Recorded data:

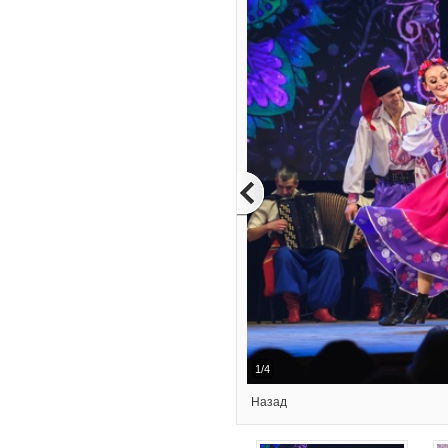
1/4
Назад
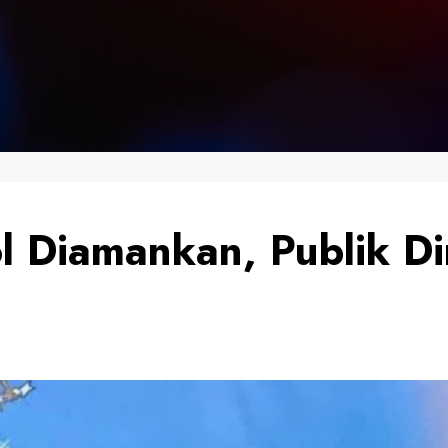
ol Diamankan, Publik Di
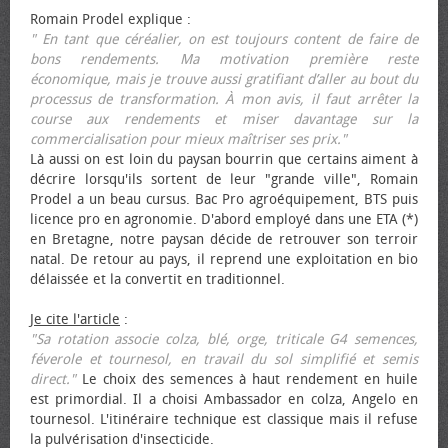
Romain Prodel explique :
" En tant que céréalier, on est toujours content de faire de
bons rendements. Ma motivation première reste
économique, mais je trouve aussi gratifiant d’aller au bout du
processus de transformation. À mon avis, il faut arrêter la
course aux rendements et miser davantage sur la
commercialisation pour mieux maîtriser ses prix."
Là aussi on est loin du paysan bourrin que certains aiment à
décrire lorsqu'ils sortent de leur "grande ville", Romain
Prodel a un beau cursus. Bac Pro agroéquipement, BTS puis
licence pro en agronomie. D'abord employé dans une ETA (*)
en Bretagne, notre paysan décide de retrouver son terroir
natal. De retour au pays, il reprend une exploitation en bio
délaissée et la convertit en traditionnel.
Je cite l'article
:
"Sa rotation associe colza, blé, orge, triticale G4 semences,
féverole et tournesol, en travail du sol simplifié et semis
direct."
Le choix des semences à haut rendement en huile
est primordial. Il a choisi Ambassador en colza, Angelo en
tournesol. L'itinéraire technique est classique mais il refuse
la pulvérisation d'insecticide.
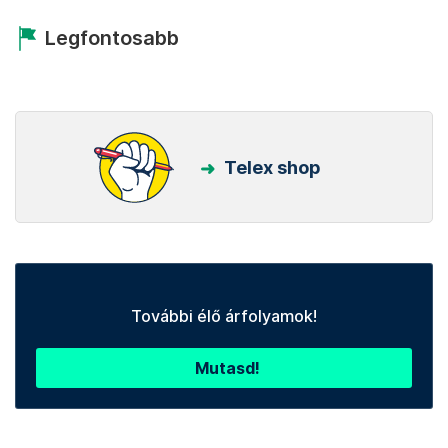
Legfontosabb
Telex shop
További élő árfolyamok!
Mutasd!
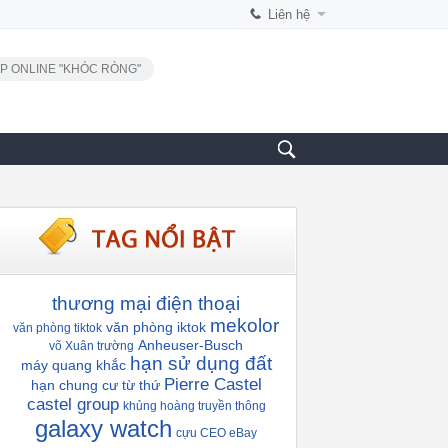
Liên hệ
P ONLINE "KHÓC RÒNG"
thương mại điện thoại
mekolor
văn phòng iktok
văn phòng tiktok
Anheuser-Busch
võ Xuân trường
hạn sử dụng đất
máy quang khắc
Pierre Castel
hạn chung cư
từ thứ
castel group
khủng hoàng truyền thông
galaxy watch
cựu CEO eBay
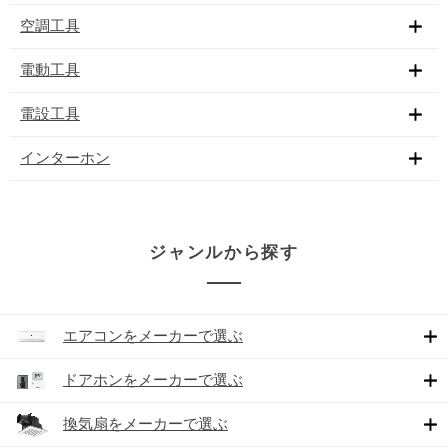
空調工具
電動工具
電設工具
インターホン
ジャンルから探す
エアコンをメーカーで選ぶ
ドアホンをメーカーで選ぶ
換気扇をメーカーで選ぶ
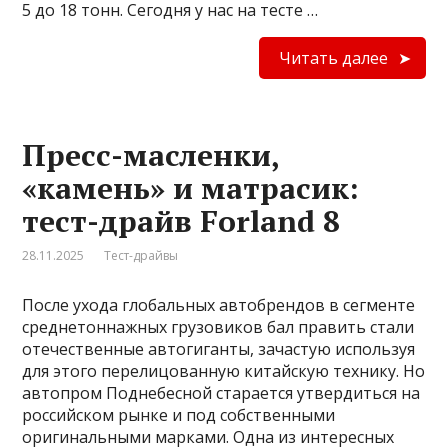
5 до 18 тонн. Сегодня у нас на тесте …
Читать далее
Пресс-масленки,
«камень» и матрасик:
тест-драйв Forland 8
28.11.2025
Тест-драйвы
После ухода глобальных автобрендов в сегменте
среднетоннажных грузовиков бал править стали
отечественные автогиганты, зачастую используя
для этого перелицованную китайскую технику. Но
автопром Поднебесной старается утвердиться на
российском рынке и под собственными
оригинальными марками. Одна из интересных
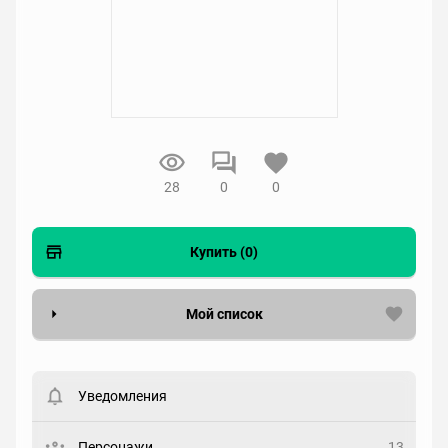
28
0
0
Купить (0)
Мой список
Вести список могут только зарегистрированные
пользователи. Хотите
зарегистрироваться?
Уведомления
Статус
Выберите статус
Персонажи
13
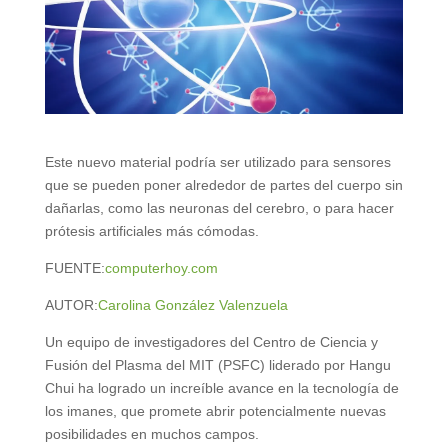
Este nuevo material podría ser utilizado para sensores
que se pueden poner alrededor de partes del cuerpo sin
dañarlas, como las neuronas del cerebro, o para hacer
prótesis artificiales más cómodas.
FUENTE:
computerhoy.com
AUTOR:
Carolina González Valenzuela
Un equipo de investigadores del Centro de Ciencia y
Fusión del Plasma del MIT (PSFC) liderado por Hangu
Chui ha logrado un increíble avance en la tecnología de
los imanes, que promete abrir potencialmente nuevas
posibilidades en muchos campos.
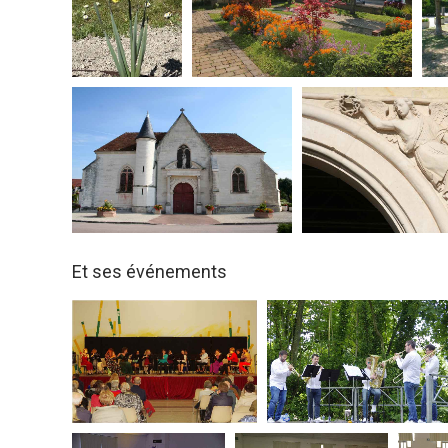
Et ses événements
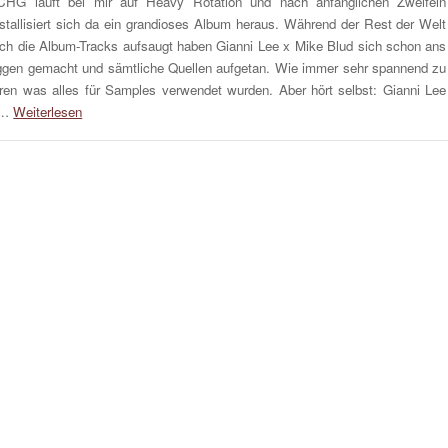
HG läuft bei mir auf Heavy Rotation und nach anfänglichen Zweifeln
istallisiert sich da ein grandioses Album heraus. Während der Rest der Welt
ch die Album-Tracks aufsaugt haben Gianni Lee x Mike Blud sich schon ans
ggen gemacht und sämtliche Quellen aufgetan. Wie immer sehr spannend zu
ren was alles für Samples verwendet wurden. Aber hört selbst: Gianni Lee
f…
Weiterlesen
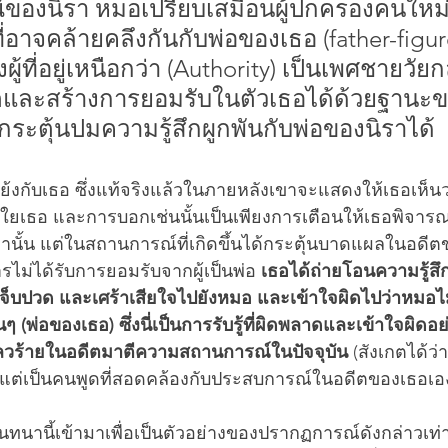
ของนิรา หมอเปรียบเสมือนผู้ปกครองคนใหม
่อาจคล้ายคลึงกันกับพ่อของเธอ (father-figur
ู้ที่อยู่เหนือกว่า (Authority) เป็นเพศชายวั
และสร้างการยอมรับในตัวเธอได้ด้วยฐานะข
าที่กระตุ้นปมความรู้สึกผูกพันกับพ่อของนิราได้
แย้งกับเธอ ซึ่งแท้จริงแล้วในภายหลังเขาจะแสดงให้เธอเห็
นใยเธอ และการบอกเช่นนั้นเป็นเพียงการเตือนให้เธอพิจาร
่านั้น แต่ในสถานการณ์ที่เกิดขึ้นได้กระตุ้นบาดแผลในอดีต
ไม่ได้รับการยอมรับจากผู้เป็นพ่อ 
เธอได้ถ่ายโอนความรู้สึ
เจ็บปวด และเศร้าเสียใจไปยังหมอ และเข้าใจผิดไปว่าหมอไ
ๆ (พ่อของเธอ) ซึ่งนี่เป็นการรับรู้ที่ผิดพลาดและเข้าใจผิด
วร้ายในอดีตมาตีความสถานการณ์ในปัจจุบัน
 (สังเกตได้ว่
 แต่เป็นคนพูดที่สอดคล้องกับประสบการณ์ในอดีตของเธอเอ
นานี้เข้ามาเพื่อเป็นตัวอย่างของปรากฏการณ์ดังกล่าวเท่าน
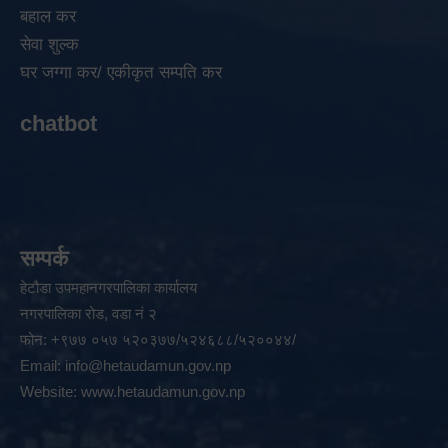
बहाल कर
सेवा शुल्क
घर जग्गा कर/ एकीकृत सम्पति कर
chatbot
सम्पर्क
हेटौडा उपमहानगरपालिका कार्यालय
नगरपालिका रोड, वडा नं २
फोन: +९७७ ०५७ ५२०३७७/५२४६८८/५२००४४/
Email:
info@hetaudamun.gov.np
Website:
www.hetaudamun.gov.np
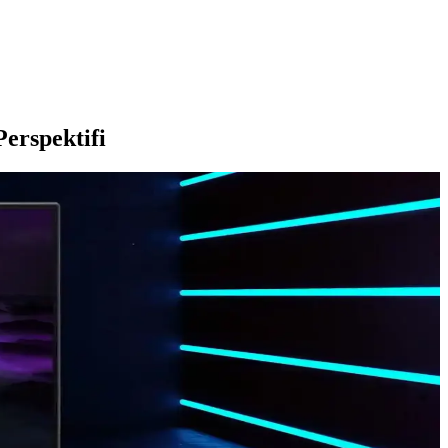
erspektifi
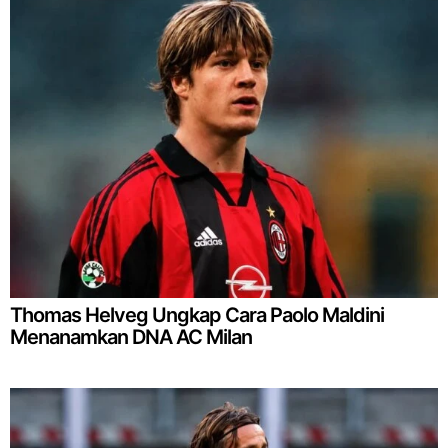
Thomas Helveg Ungkap Cara Paolo Maldini
Menanamkan DNA AC Milan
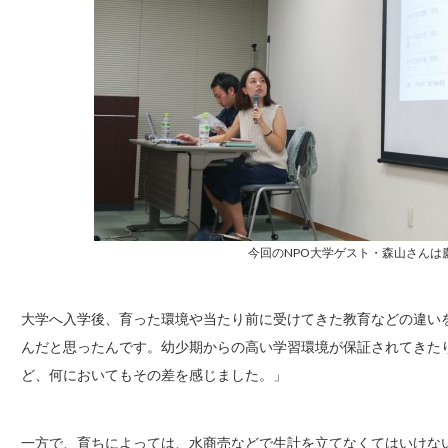
今回のNPO大学ゲスト・森山さんは
大学へ入学後、育った環境や当たり前に受けてきた教育などの違い
んだと思ったんです。幼少期からの高い学習環境が保証されてきた
ど、何においてもその差を感じました。」
一方で、育ちによっては、水商売などで生計を立てなくてはいけな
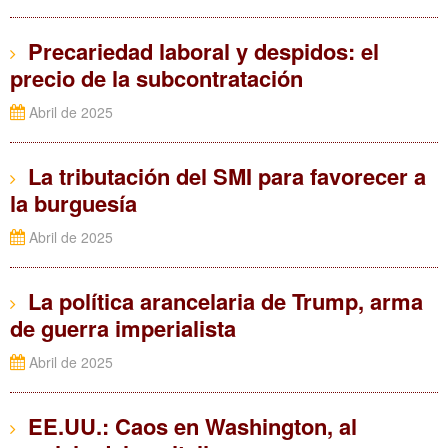
Precariedad laboral y despidos: el
precio de la subcontratación
Abril de 2025
La tributación del SMI para favorecer a
la burguesía
Abril de 2025
La política arancelaria de Trump, arma
de guerra imperialista
Abril de 2025
EE.UU.: Caos en Washington, al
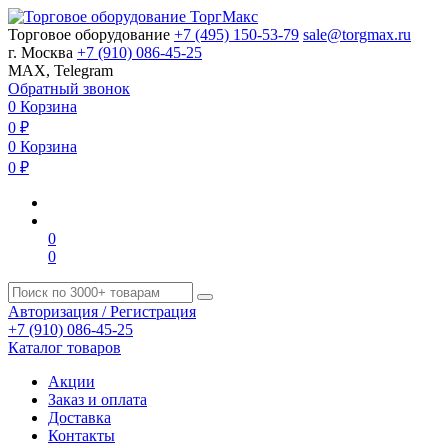
Торговое оборудование
+7 (495) 150-53-79
sale@torgmax.ru
г. Москва
+7 (910) 086-45-25
MAX, Telegram
Обратный звонок
0
Корзина
0
₽
0
Корзина
0
₽
0
0
Авторизация / Регистрация
+7 (910) 086-45-25
Каталог товаров
Акции
Заказ и оплата
Доставка
Контакты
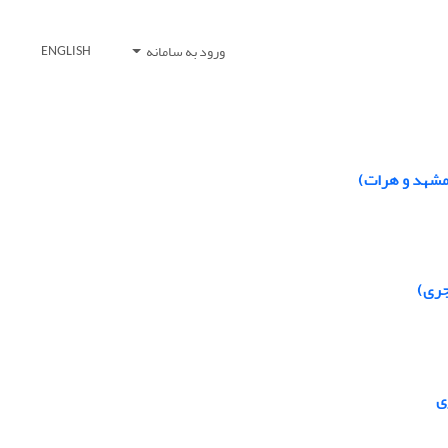
ورود به سامانه
ENGLISH
 مشهد و هرات)
جری)
ی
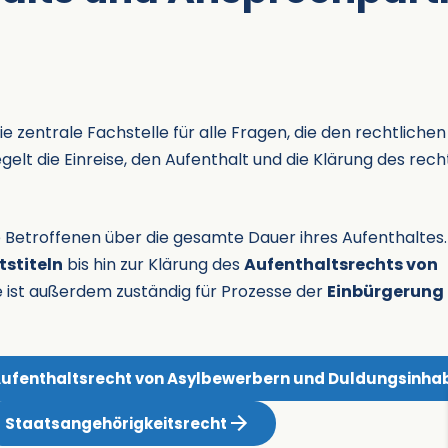
e zentrale Fachstelle für alle Fragen, die den rechtlichen
gelt die Einreise, den Aufenthalt und die Klärung des rech
ie Betroffenen über die gesamte Dauer ihres Aufenthaltes.
tstiteln
bis hin zur Klärung des
Aufenthaltsrechts von
e ist außerdem zuständig für Prozesse der
Einbürgerung
ufenthaltsrecht von Asylbewerbern und Duldungsinha
Staatsangehörigkeitsrecht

**THE PROBLEM:** Copy, from the data above, every line where the word "Gianni" appears.

**ANSWER SECTION:**
ch die Album-Tracks aufsaugt haben Gianni Lee x Mike Blud sich schon ans
ren was alles für Samples verwendet wurden. Aber hört selbst: Gianni Lee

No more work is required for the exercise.